The silver moon rolls bright and clear,
But dreadful sounds salute my ear,
In the lonely hour of solemn night,
We are call’d to view a horrid sight.
A youth has gone, his spirit’s fled,
And he is numbered with the dead,
A blooming son, his father’s joy,
Did wickedly himself destroy.
But first his father, wounded sore,
Then left him bleeding in his gore,
Ah, pause and drop a silent tear,
For he would kill his mother dear.
Two brothers young, two servant girls,
With brutal hands he at them hurls
A hatchet keen, to take their lives
To kill them all the wretch contrives.
But wounded linger on the shore,
Yet soon alas may be no more,
Heart rending tale indeed to tell,
Horrific as the gates of hell.
With pistol his own brains blow’d out,
’Tis done, alas, beyond a doubt,
No more, poor youth, you’ll join the glee
Of your youthful company.
But in the pit of dark despair
For ever groan in Tophet there,
A solemn warning to us all,
To watch, lest we like Gouldy fall.
The crime scene became an instant attraction.
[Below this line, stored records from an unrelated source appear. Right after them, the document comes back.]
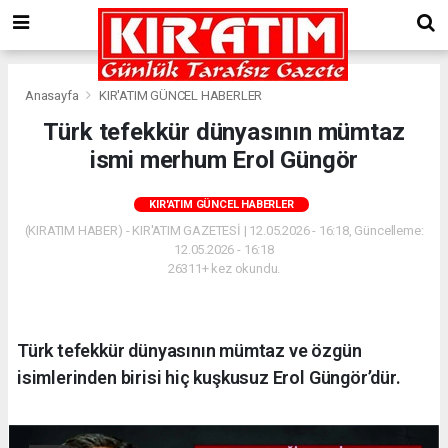
Anasayfa
KIR'ATIM GÜNCEL HABERLER
Türk tefekkür dünyasının mümtaz
ismi merhum Erol Güngör
KIR'ATIM GÜNCEL HABERLER
(KIRATIM HABER) - KIR'ATIM GAZETESİ | 12.05.2026 - 16:18, Güncelleme:
12.05.2026 - 16:18
26311+ kez okundu.
Türk tefekkür dünyasının mümtaz ve özgün
isimlerinden birisi hiç kuşkusuz Erol Güngör’dür.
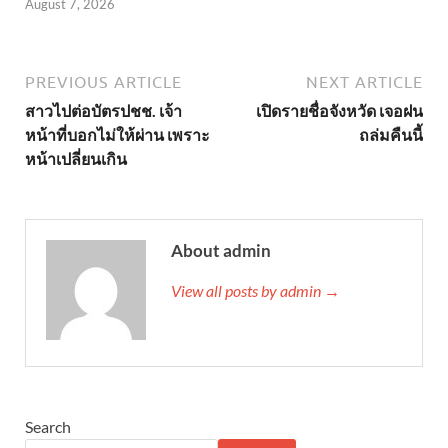
August 7, 2026
PREVIOUS ARTICLE
NEXT ARTICLE
สาวไปต่อบัตรปชช. เจ้า
เปิดรายชื่อจังหวัด เจอฝน
หน้าที่บอกไม่ให้ผ่าน เพราะ
ถล่มคืนนี้
หน้าเปลี่ยนเกิน
About admin
View all posts by admin →
Search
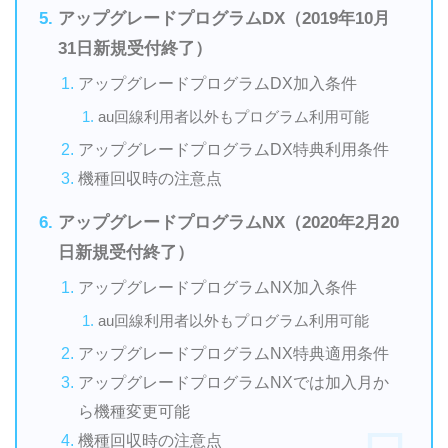
アップグレードプログラムDX（2019年10月
31日新規受付終了）
アップグレードプログラムDX加入条件
au回線利用者以外もプログラム利用可能
アップグレードプログラムDX特典利用条件
機種回収時の注意点
アップグレードプログラムNX（2020年2月20
日新規受付終了）
アップグレードプログラムNX加入条件
au回線利用者以外もプログラム利用可能
アップグレードプログラムNX特典適用条件
アップグレードプログラムNXでは加入月か
ら機種変更可能
機種回収時の注意点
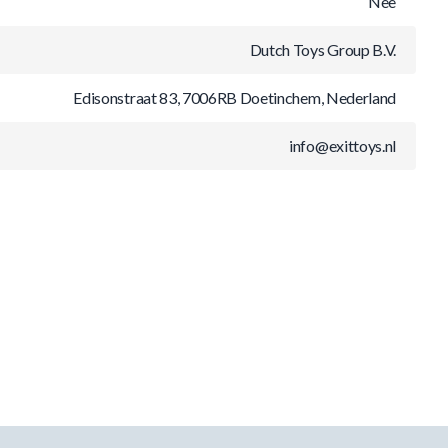
Nee
Dutch Toys Group B.V.
Edisonstraat 83, 7006RB Doetinchem, Nederland
info@exittoys.nl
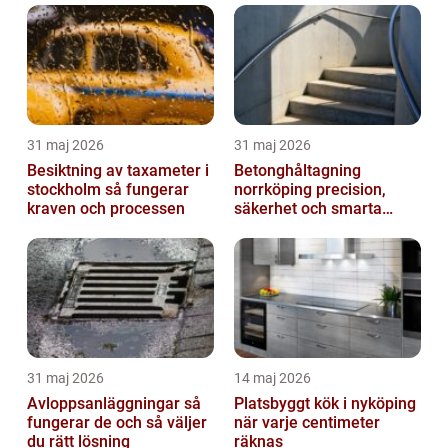
31 maj 2026
31 maj 2026
Besiktning av taxameter i
Betonghåltagning
stockholm så fungerar
norrköping precision,
kraven och processen
säkerhet och smarta
lösningar
31 maj 2026
14 maj 2026
Avloppsanläggningar så
Platsbyggt kök i nyköping
fungerar de och så väljer
när varje centimeter
du rätt lösning
räknas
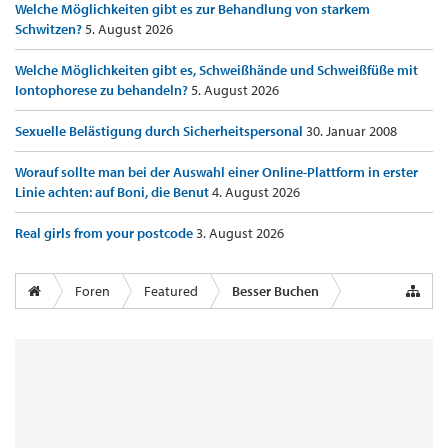
Welche Möglichkeiten gibt es zur Behandlung von starkem
Schwitzen?
5. August 2026
Welche Möglichkeiten gibt es, Schweißhände und Schweißfüße mit
Iontophorese zu behandeln?
5. August 2026
Sexuelle Belästigung durch Sicherheitspersonal
30. Januar 2008
Worauf sollte man bei der Auswahl einer Online-Plattform in erster
Linie achten: auf Boni, die Benut
4. August 2026
Real girls from your postcode
3. August 2026
Foren
Featured
Besser Buchen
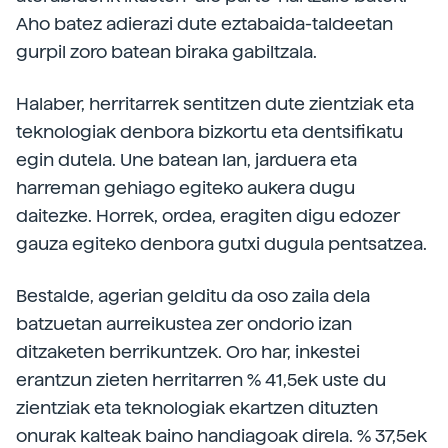
Aho batez adierazi dute eztabaida-taldeetan
gurpil zoro batean biraka gabiltzala.
Halaber, herritarrek sentitzen dute zientziak eta
teknologiak denbora bizkortu eta dentsifikatu
egin dutela. Une batean lan, jarduera eta
harreman gehiago egiteko aukera dugu
daitezke. Horrek, ordea, eragiten digu edozer
gauza egiteko denbora gutxi dugula pentsatzea.
Bestalde, agerian gelditu da oso zaila dela
batzuetan aurreikustea zer ondorio izan
ditzaketen berrikuntzek. Oro har, inkestei
erantzun zieten herritarren % 41,5ek uste du
zientziak eta teknologiak ekartzen dituzten
onurak kalteak baino handiagoak direla. % 37,5ek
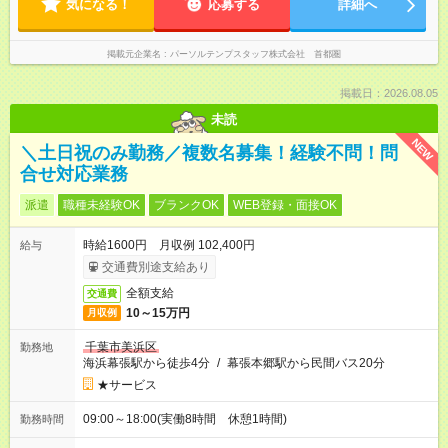
気になる！
応募する
詳細へ
掲載元企業名
パーソルテンプスタッフ株式会社 首都圏
掲載日：2026.08.05
未読
NEW
＼土日祝のみ勤務／複数名募集！経験不問！問
合せ対応業務
派遣
職種未経験OK
ブランクOK
WEB登録・面接OK
時給1600円 月収例 102,400円
給与
交通費別途支給あり
全額支給
交通費
10～15万円
月収例
千葉市美浜区
勤務地
海浜幕張駅から徒歩4分
/
幕張本郷駅から民間バス20分
★サービス
09:00～18:00(実働8時間 休憩1時間)
勤務時間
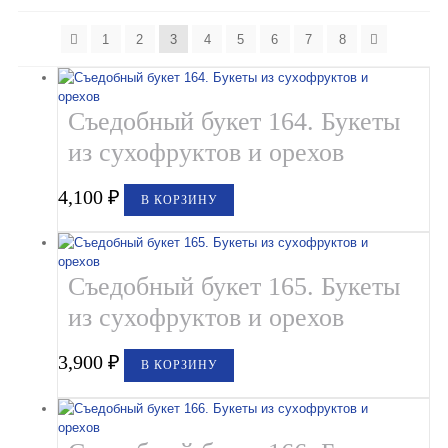
Букеты из клубники и ягод
1
2
3
4
5
6
7
8
Овощные букеты
Детские букеты
Съедобный букет 164. Букеты
Букет учителю
из сухофруктов и орехов
Съедобные Корзины
4,100
₽
В КОРЗИНУ
Съедобные Боксы Ящики
Букеты из раков и рыбы в Белгороде
Съедобный букет 165. Букеты
Доставка
из сухофруктов и орехов
Фото работ
3,900
₽
В КОРЗИНУ
Контакты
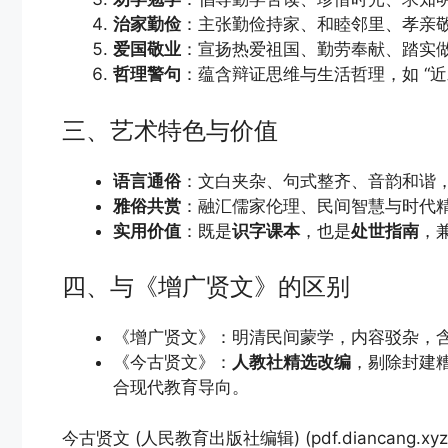
治家勤俭
：主张勤俭持家、和睦邻里、孝亲敬
爱国敬业
：宣扬热爱祖国、勤劳奉献、踏实
哲理警句
：蕴含辩证思维与生活哲理，如 “
三、艺术特色与价值
语言通俗
：文白夹杂、句式整齐、音韵和谐
雅俗共赏
：融汇儒家伦理、民间智慧与时代
实用价值
：既是
识字课本
，也是
处世指南
，
四、与《增广贤文》的区别
《增广贤文》：明清民间蒙学，内容驳杂，
《今古贤文》：
人教社精选改编
，剔除封建
合现代教育导向。
今古贤文 (人民教育出版社编辑) (pdf.diancang.xyz)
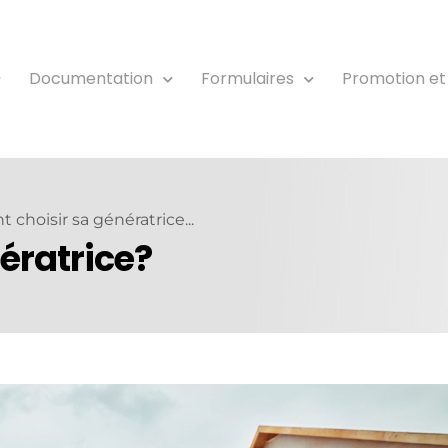
Documentation
Formulaires
Promotion et
choisir sa génératrice...
ératrice?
Such huge crowds flocked to the Gouldys’ residence that a detachment of police officers from the Twentieth Ward was stationed outside around the clock to keep the curious from sneaking inside and making off with morbid souvenirs.
Sought out by reporters, family acquaintances offered harsh assessments of the killer. According to the Rev. Mr. Crawford of Trinity Methodist Episcopal Church,
where the elder Gouldys worshipped, young Francis “was a coward. He never looked anyone straight in the face but always dropped his eyes while speaking or being spoken to. He was revengeful, obstinate, and morose. In intellectual qualities he was below mediocrity. The secretiveness of his disposition was eminently noticeable to all his friends. He was slow and heavy in his movements, and as a boy took very little part in the sports of his companions.” A phrenologist, examining a daguerreotype portrait of Francis, pronounced his head “not good,” with a “forehead that retreated like the plaster cast foreheads of idiots.”
As is the case today—when mass homicides perpetrated by juvenile misfits provoke public outcries for gun control—there were those who, in the wake of the tragedy, called for laws to keep dangerous weapons out of the hands of teenage boys. According to one letter writer to the Times, Gouldy’s crime exemplified “a startling evil” that was “becoming far more common than the public is aware of,” namely, “the practice of our young men keeping in their rooms and carrying about their persons weapons of death, intending them merely as weapons of self-defense, but which in a sudden gust of passion, or to revenge a fancied wrong, or to defend themselves from a slight assault, they are tempted to use in such a way as to bring ruin upon themselves or upon others. I hope the Press will avail itself of this dreadful tragedy as to impress upon the minds of this community the enormity of this evil and be the means of producing a salutary reform.”